§ **Job item**
Transcribe the passage of the molecule featurizers text below between "array([0, 0, 0, ..., 0, 0, 0], dtype=uint8)" and "0, 0], dtype=int32))", inclusive, without changing a word.

§ **Text for analysis**
## Molecule featurizers

In [1]:
from chemprop.featurizers.molecule import MorganBinaryFeaturizer, MorganCountFeaturizer

These are example molecules to featurize.

In [2]:
from chemprop.utils import make_mol

smis = ["C" * i for i in range(1, 11)]
mols = [make_mol(smi, keep_h=False, add_h=False) for smi in smis]

### Molecule vs molgraph featurizers

Both molecule and [molgraph](./molgraph_molecule_featurizer.ipynb) featurizers take `rdkit.Chem.Mol` objects as input. Molgraph featurizers produce a `MolGraph` which is used in message passing. Molecule featurizers produce a 1D numpy array of features that can be used as [extra datapoint descriptors](../data/datapoints.ipynb).

In [3]:
from chemprop.data import MoleculeDatapoint

molecule_featurizer = MorganBinaryFeaturizer()

datapoints = [MoleculeDatapoint(mol, x_d=molecule_featurizer(mol)) for mol in mols]

molecule_featurizer(mols[0])

array([0, 0, 0, ..., 0, 0, 0], dtype=uint8)

### Morgan fingerprint featurizers

Morgan fingerprint can either use a binary or count representation of molecular structures. The radius of structures, length of the fingerprint, and whether to include chirality can all be customized. The default radius is 2, the default length is 2048, and chirality is included by default.

In [4]:
mf = MorganCountFeaturizer(radius=3, length=1024, include_chirality=False)
morgan_fp = mf(mols[0])
morgan_fp.shape, morgan_fp

((1024,), array([0, 0, 0, ..., 0, 0, 0], dtype=int32))

§ **Record excerpts**

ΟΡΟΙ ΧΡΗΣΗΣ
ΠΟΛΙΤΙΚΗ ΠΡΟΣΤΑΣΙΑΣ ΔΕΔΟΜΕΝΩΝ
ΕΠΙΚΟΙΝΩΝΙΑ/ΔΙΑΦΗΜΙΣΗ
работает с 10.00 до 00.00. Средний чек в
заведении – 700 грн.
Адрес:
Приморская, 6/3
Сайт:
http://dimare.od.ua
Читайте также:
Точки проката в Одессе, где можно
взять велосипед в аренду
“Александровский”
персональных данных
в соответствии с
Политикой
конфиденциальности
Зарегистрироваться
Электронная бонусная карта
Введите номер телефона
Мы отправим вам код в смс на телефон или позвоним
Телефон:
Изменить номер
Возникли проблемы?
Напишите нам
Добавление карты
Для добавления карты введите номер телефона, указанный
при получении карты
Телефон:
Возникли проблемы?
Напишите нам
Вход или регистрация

---

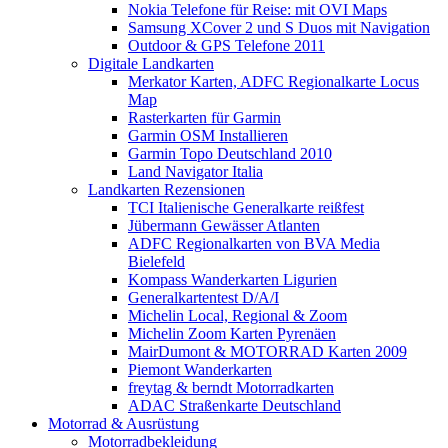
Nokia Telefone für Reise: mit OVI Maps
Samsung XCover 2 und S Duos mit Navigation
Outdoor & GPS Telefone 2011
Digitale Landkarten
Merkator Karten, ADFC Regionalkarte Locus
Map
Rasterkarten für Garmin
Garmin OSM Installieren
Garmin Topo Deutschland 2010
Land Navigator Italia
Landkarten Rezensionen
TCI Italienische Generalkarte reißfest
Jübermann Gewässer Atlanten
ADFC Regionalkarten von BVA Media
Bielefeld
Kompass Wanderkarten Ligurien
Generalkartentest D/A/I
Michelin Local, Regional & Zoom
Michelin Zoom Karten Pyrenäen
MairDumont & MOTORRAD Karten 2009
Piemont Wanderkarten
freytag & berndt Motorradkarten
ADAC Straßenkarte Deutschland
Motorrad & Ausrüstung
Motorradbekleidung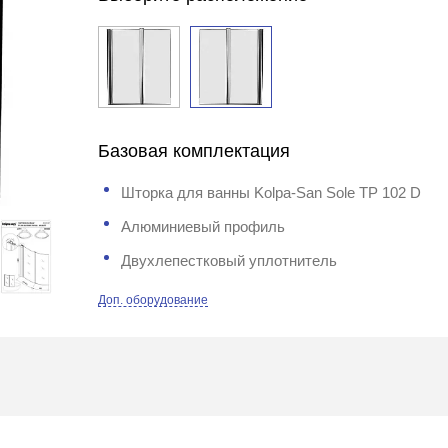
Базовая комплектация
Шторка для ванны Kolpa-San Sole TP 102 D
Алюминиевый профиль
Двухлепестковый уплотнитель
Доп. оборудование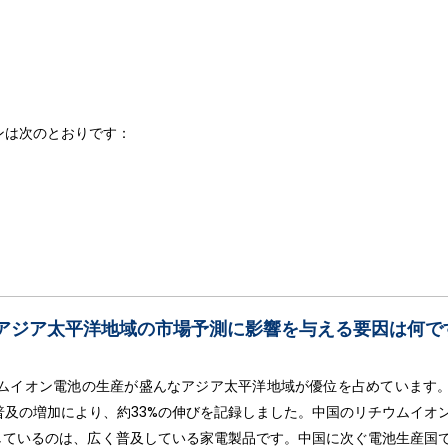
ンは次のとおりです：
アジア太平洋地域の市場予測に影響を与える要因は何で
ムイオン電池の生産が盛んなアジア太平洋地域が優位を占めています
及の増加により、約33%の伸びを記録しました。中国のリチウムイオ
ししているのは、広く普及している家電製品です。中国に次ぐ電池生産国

--

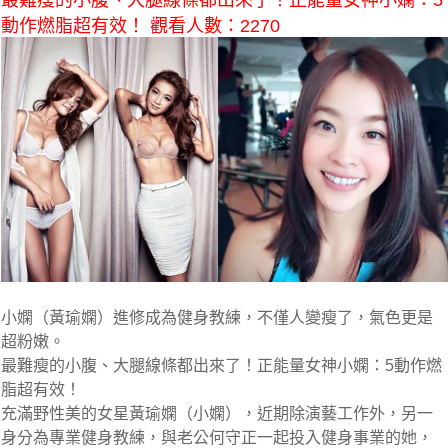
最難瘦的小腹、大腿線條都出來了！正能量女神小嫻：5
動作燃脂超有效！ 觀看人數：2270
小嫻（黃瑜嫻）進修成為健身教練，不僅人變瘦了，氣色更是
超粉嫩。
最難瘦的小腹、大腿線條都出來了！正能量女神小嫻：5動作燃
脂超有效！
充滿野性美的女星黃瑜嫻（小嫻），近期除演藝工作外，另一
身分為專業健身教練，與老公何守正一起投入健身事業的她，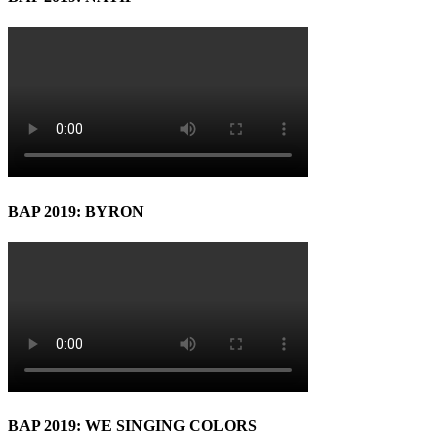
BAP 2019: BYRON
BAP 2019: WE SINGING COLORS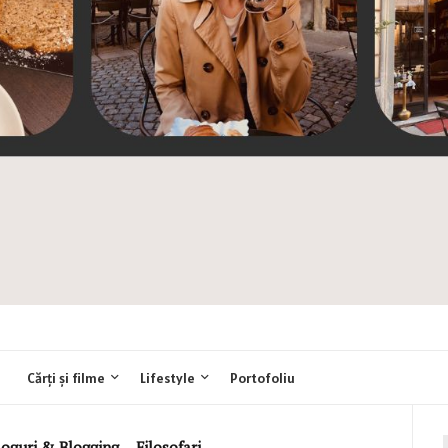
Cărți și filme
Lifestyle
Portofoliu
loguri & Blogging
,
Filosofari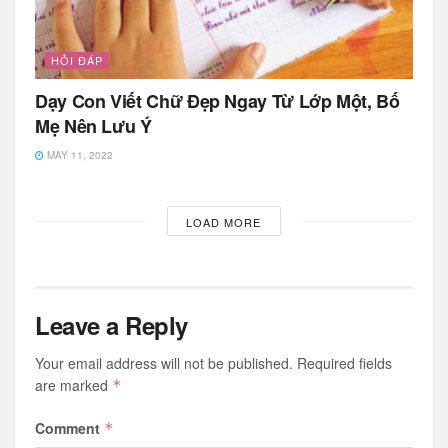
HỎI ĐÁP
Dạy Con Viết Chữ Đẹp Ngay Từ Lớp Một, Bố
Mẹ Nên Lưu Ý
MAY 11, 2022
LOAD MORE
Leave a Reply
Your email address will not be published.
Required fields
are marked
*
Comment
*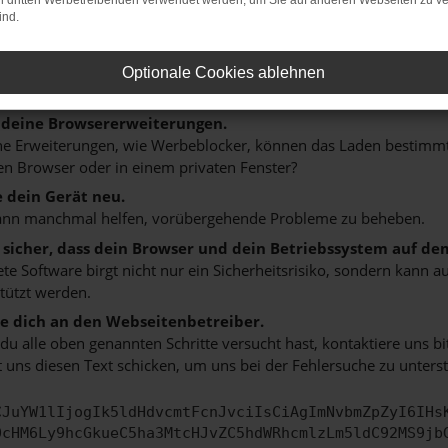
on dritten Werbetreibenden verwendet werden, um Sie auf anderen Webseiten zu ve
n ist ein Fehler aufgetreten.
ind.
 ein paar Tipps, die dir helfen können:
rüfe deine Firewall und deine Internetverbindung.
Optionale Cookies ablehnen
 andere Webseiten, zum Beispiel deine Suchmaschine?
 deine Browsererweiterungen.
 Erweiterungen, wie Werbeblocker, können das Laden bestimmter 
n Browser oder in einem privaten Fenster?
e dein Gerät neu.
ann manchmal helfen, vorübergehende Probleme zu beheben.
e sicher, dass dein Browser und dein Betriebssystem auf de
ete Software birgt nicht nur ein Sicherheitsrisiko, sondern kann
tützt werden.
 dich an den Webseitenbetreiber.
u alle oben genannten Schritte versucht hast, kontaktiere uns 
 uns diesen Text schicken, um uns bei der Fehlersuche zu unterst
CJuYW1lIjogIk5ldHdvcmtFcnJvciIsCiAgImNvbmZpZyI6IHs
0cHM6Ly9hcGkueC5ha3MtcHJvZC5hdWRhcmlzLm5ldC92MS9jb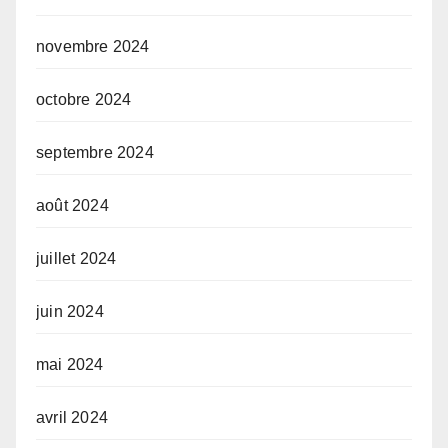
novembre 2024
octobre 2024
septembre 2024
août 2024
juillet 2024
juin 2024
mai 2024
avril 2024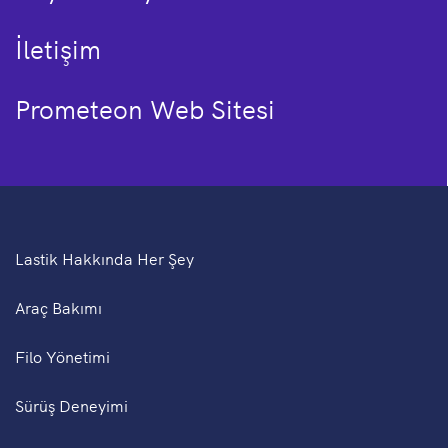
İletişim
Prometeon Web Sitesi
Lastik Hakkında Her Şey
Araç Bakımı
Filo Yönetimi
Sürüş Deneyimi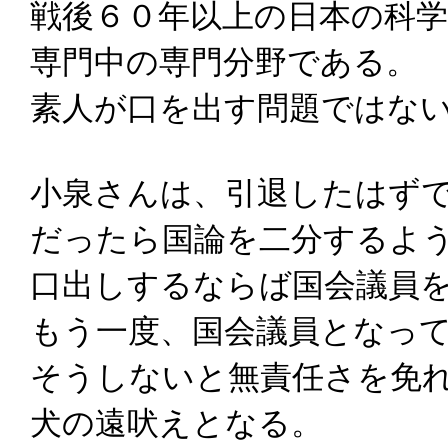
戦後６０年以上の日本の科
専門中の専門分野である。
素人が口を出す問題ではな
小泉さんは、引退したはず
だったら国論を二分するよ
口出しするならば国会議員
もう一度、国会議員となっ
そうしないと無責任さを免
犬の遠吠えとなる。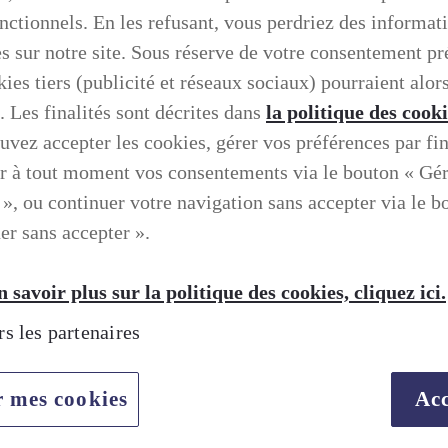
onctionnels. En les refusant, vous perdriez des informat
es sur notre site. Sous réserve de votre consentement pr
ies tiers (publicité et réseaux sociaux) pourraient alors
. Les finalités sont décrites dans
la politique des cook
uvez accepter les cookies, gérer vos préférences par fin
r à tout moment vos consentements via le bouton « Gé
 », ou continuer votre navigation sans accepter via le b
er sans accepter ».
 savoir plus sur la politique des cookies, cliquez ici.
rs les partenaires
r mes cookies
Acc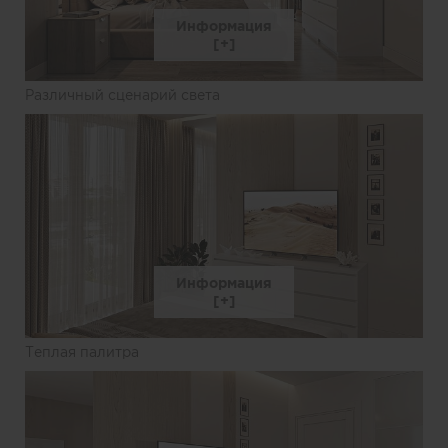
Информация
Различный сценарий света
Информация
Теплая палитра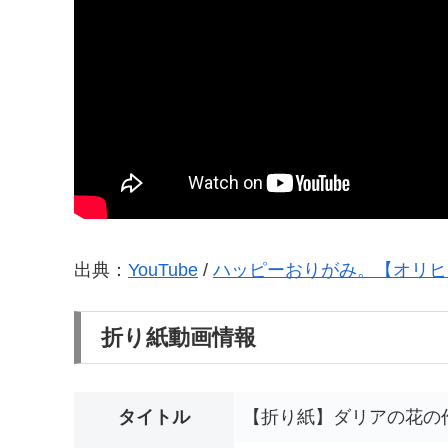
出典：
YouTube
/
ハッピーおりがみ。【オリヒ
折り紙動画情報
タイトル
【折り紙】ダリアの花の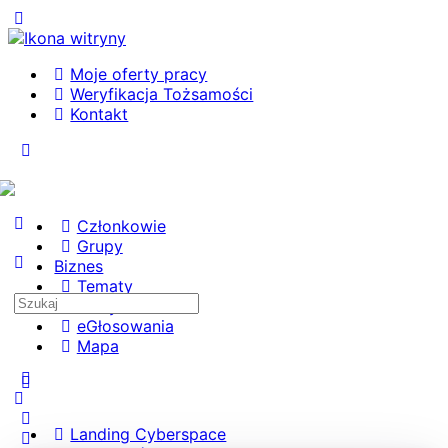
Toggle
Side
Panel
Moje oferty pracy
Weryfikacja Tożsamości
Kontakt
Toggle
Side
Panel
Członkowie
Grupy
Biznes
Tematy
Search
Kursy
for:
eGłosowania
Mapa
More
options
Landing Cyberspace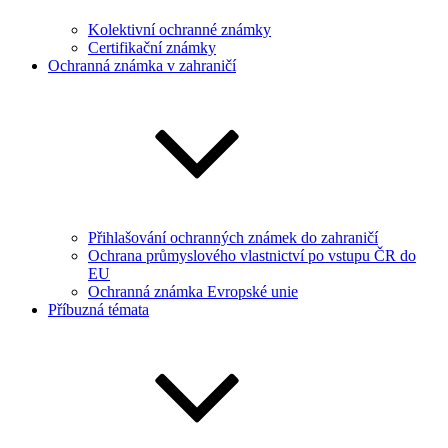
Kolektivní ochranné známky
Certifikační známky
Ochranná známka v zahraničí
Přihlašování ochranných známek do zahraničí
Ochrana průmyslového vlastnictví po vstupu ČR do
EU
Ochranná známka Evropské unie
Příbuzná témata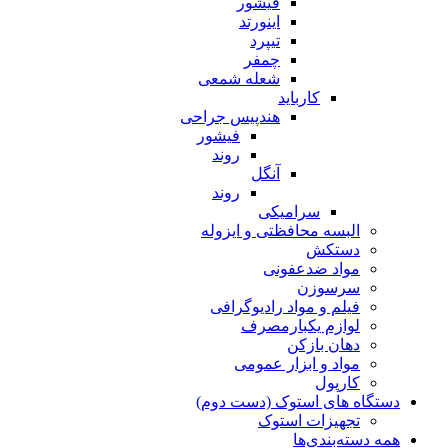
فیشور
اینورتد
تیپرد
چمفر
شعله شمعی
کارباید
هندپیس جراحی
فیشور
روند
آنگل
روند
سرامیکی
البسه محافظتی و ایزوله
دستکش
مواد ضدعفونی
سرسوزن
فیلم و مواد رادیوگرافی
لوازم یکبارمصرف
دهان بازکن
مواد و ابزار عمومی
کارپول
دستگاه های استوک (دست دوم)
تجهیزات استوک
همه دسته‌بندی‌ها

§ **Answer box**
array([0, 0, 0, ..., 0, 0, 0], dtype=uint8)

### Morgan fingerprint featurizers

Morgan fingerprint can either use a binary or count representation of molecular structures. The radius of structures, length of the fingerprint, and whether to include chirality can all be customized. The default radius is 2, the default length is 2048, and chirality is included by default.

In [4]:
mf = MorganCountFeaturizer(radius=3, length=1024, include_chirality=False)
morgan_fp = mf(mols[0])
morgan_fp.shape, morgan_fp

((1024,), array([0, 0, 0, ..., 0, 0, 0], dtype=int32))